Bab 9B - Should I stay a life?

4.8K 534 62
                                    

NETRA keduanya bertemu pandang. Tidak ada satu pun dari mereka yang memulai pembicaraan sejak 10 menit yang lalu. Mereka hanya bisa mengutarakan isi hati mereka melalui sebuah tatapan.

Tatapan keduanya seolah memancarkarkan kerinduan. Inilah yang mereka rasakan sebenarnya, perasaan rindu yang begitu membuncah di dalam relung hati mereka.

Persahabatan yang dulu sempat terpecah belah, akankah kembali utuh?

Keduanya berbicara dengan alam bawah sadar mereka. Nami dan juga Minyoung tidak ingin mengibaratkan persahabatan mereka seperti sebuah guci, karena itu artinya, persahabatan mereka tidak akan kembali utuh jika sudah pecah.

Nami merasa gejolak itu datang lagi. Perasaan bersalah yang beberapa hari belakangan menyelimutinya begitu menyeruak.
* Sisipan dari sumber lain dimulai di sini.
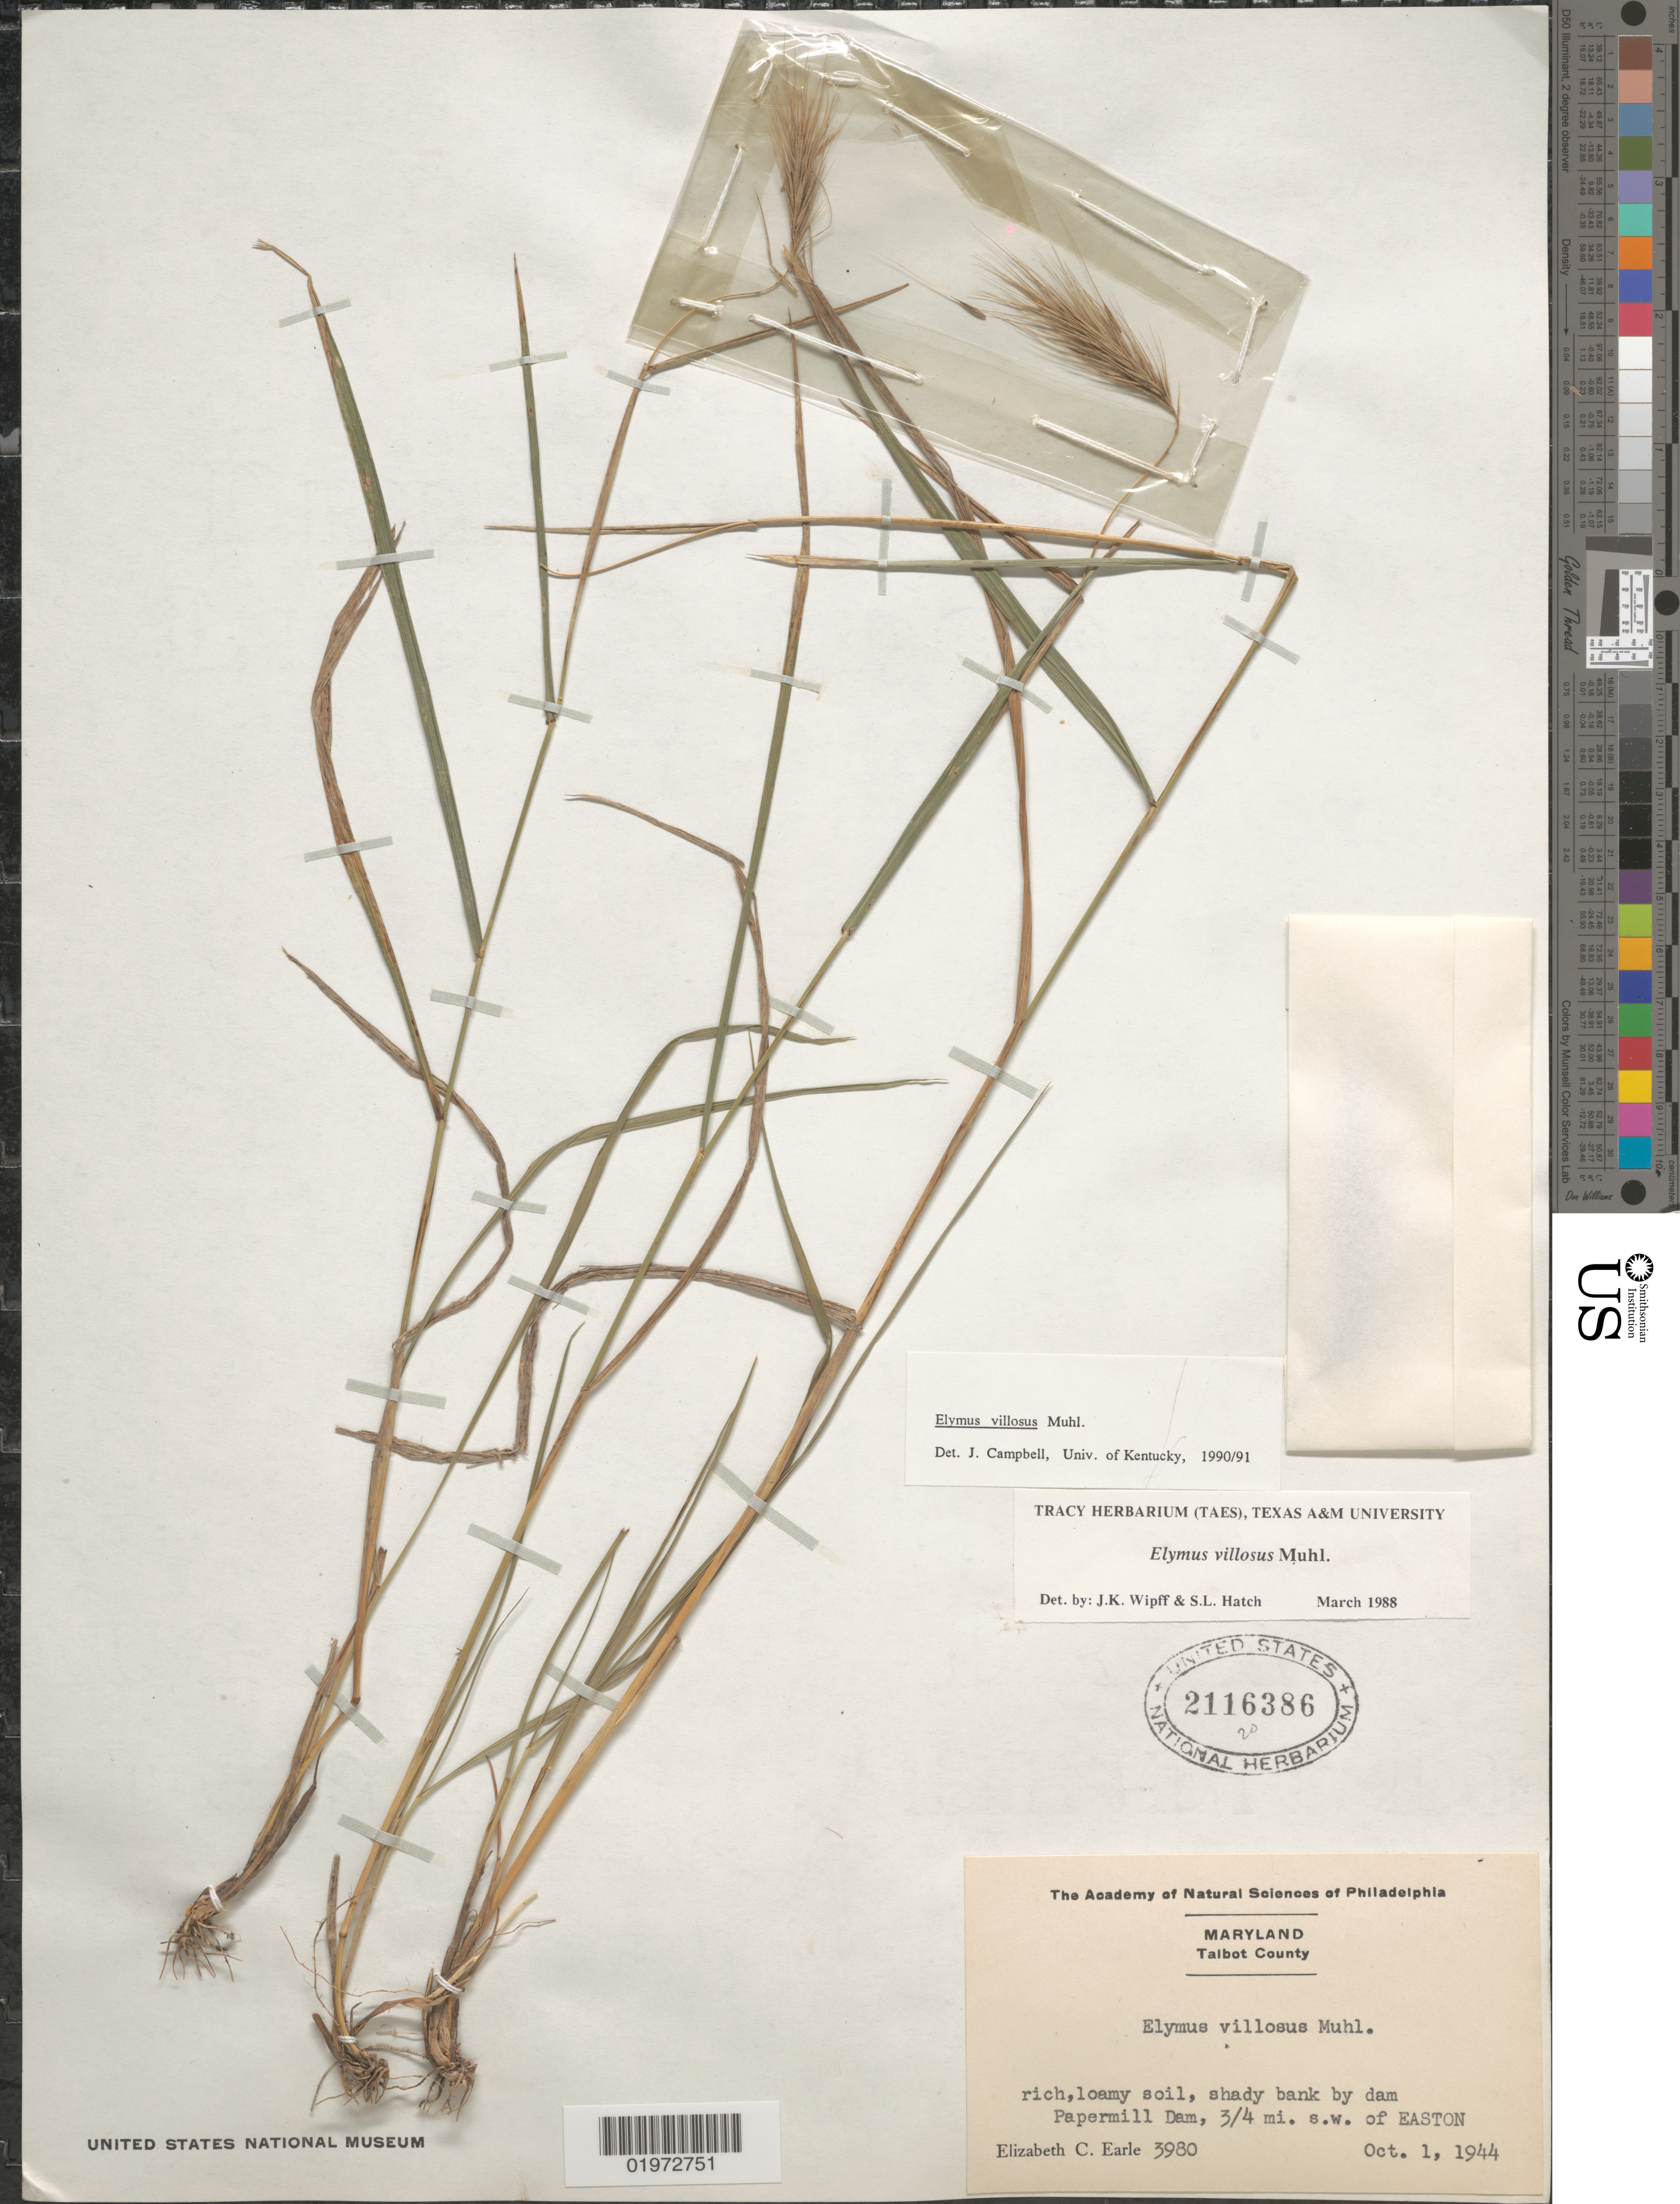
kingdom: Plantae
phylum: Tracheophyta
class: Liliopsida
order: Poales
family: Poaceae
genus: Elymus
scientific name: Elymus villosus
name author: Muhl. ex Willd.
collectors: E. C. Earle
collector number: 3980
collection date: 1944-10-01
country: United States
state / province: Maryland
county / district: Talbot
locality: Talbot County. Rich, loamy soil, shady bank by dam Papermill Dam, 3/4 mi. s.w. of Easton.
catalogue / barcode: US 2116386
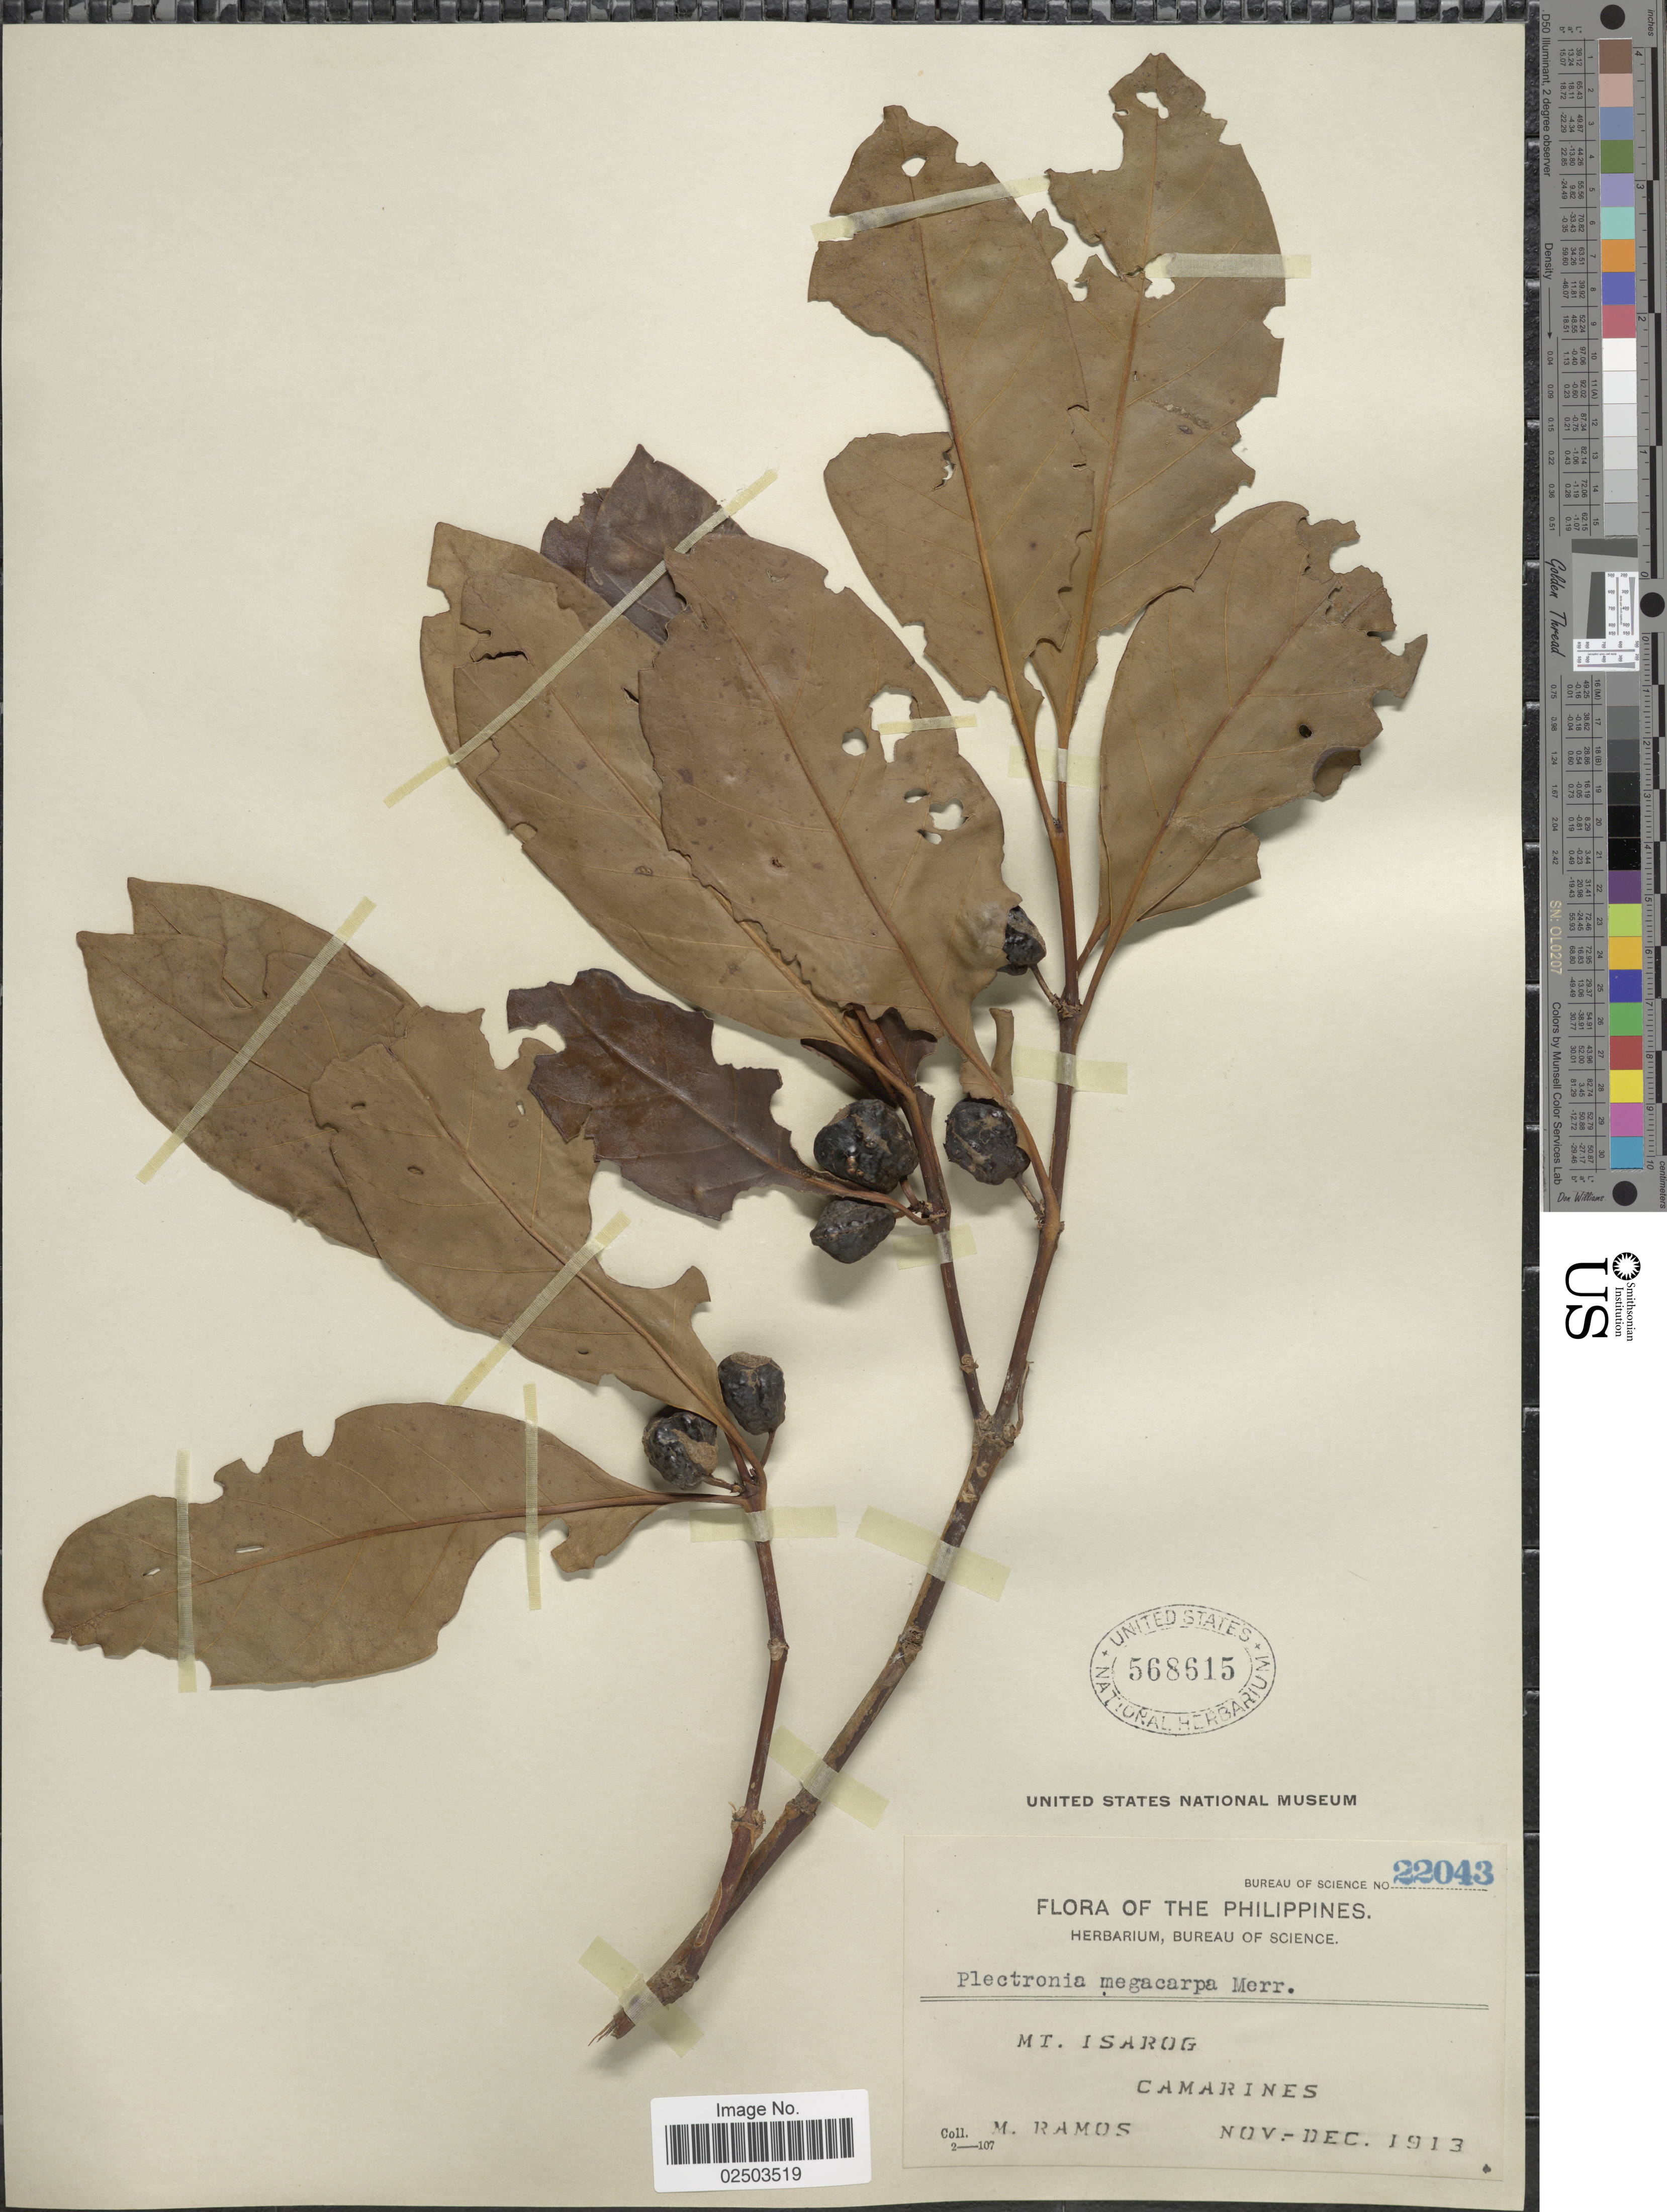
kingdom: Plantae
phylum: Tracheophyta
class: Magnoliopsida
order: Gentianales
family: Rubiaceae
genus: Canthium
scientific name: Canthium megacarpum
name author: (Merr.) Merr.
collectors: M. Ramos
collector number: Bureau of Science 22043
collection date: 1913-11/1913-12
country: Philippines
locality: Mt. Isarog, Camarines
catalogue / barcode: US 568615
Ingin rasanya ia berlari memeluk tubuh ringkih Minyoung dengan tangannya, berjongkok, memohon ampun pada wanita ringkih itu, akan  tetapi, ia tidak bisa. Nami justru hanya terdiam sembari meneliti setiap ekspresi yang Minyoung tunjukkan padanya. Ia tidak bisa melangkah, Nami merasa kakinya seperti dilem di atas marmer yang dipijakinya.

Apa Minyoung akan memaafkannya? Alam bawah sadarnya terus bertanya. Tubuhnya terasa bergetar dengan keringat dingin yang mulai muncul kepermukaan pori-pori kulitnya.

Nami sadar bahwa kesalahannya itu tidak termaafkan. Akan tetapi, ia sangat ingin memperbaiki kesalahannya.

Nami memejamkan matanya seolah menimang keputusannya. Nafasnya berhembus kasar. Kakinya perlahan berjalan mendekati Minyoung. Ia merasa Lututnya bergetar hebat saat ia menyeret kakinya untuk mendekati Minyoung. Nami ingin berlari—untuk memeluk tubuh itu barang sekejap saja. Tapi lagi-lagi rasa bersalah-lah yang mendominasi dalam dirinya.

Jarak mereka hanya terpaut beberapa meter saja. Nami menundukkan kepalanya saat posisinya sudah dekat dengan tempat sandaran Minyoung. Ia mendudukkan tubuhnya, bersimpuh diatas marmer dingin itu, dengan air mata yang tidak bisa ia tahan lagi. Kesalahan fatal yang pernah ia perbuat selalu berputar dalam benaknya.

“Mianhae...” Cairan asin itu seolah berlomba-lomba keluar dari ufuk matanya. Nami terus menunduk, tanpa mau menatap lawan bicaranya itu. “Aku tahu aku bersalah... tapi... ” Nami mendongakkan kepalanya menatap Minyoung. “Maafkan aku... aku sungguh meminta maaf padamu,”

“Aku memang tidak pantas menerima maaf darimu... tapi untuk kali ini, aku mohon maafkan aku... aku janji, setelah ini aku akan pergi. Aku akan bercerai dengan—”

“Nami-ya...” Suara Minyoung terdengar parau. Minyoung merasa hatinya berdesir hebat. Minyoung tahu bahwa Nami adalah wanita yang baik. Mereka sudah saling mengenal sejak lama. Tapi kesalahan pahaman itulah yang membuat mata Nami dibutakan oleh dendam yang tidak ada gunanya.

Minyoung tidak ingin bersikap keras kepala dengan menghakimi Nami. Biarlah Tuhan yang menentukan segalanya. Ia sudah memasrahkan dirinya pada sang pencipta. Minyoung hanya ingin menjalani kehidupannya seperti air yang mengalir. Sudah cukup Tuhan menghukum Nami selama ini. Minyoung tidak ingin menambah beban pada Nami.

Tangan Minyoung terulur untuk menyentuh helaian rambut Nami. Air mata kebahagiaan itu perlahan turun membasahi pipinya. Suasana berubah hening, hanya terdengar suara isakan tangis mereka yang seolah berlomba-lomba untuk mengetahui siapa pemenang dari perlombaan itu.

“Aku memaafkanmu,” Gumam Minyoung. Tangannya dengan teratur mengelus surai Nami dengan penuh kelembutan. “Aku sudah memaafkanmu!”

Eonni...” Nami memegang tangan dingin Minyoung dengan perasaan haru. Tidak pernah terbayangkan dalam benaknya, bahwa Minyoung akan memaafkannya semudah ini. “Terima kasih,” Nami terisak pelan. Lututnya terangkat untuk menjangkau tubuh Minyoung. Tangan Nami terulur memeluk tubuh ringkih itu dengan penuh rasa haru.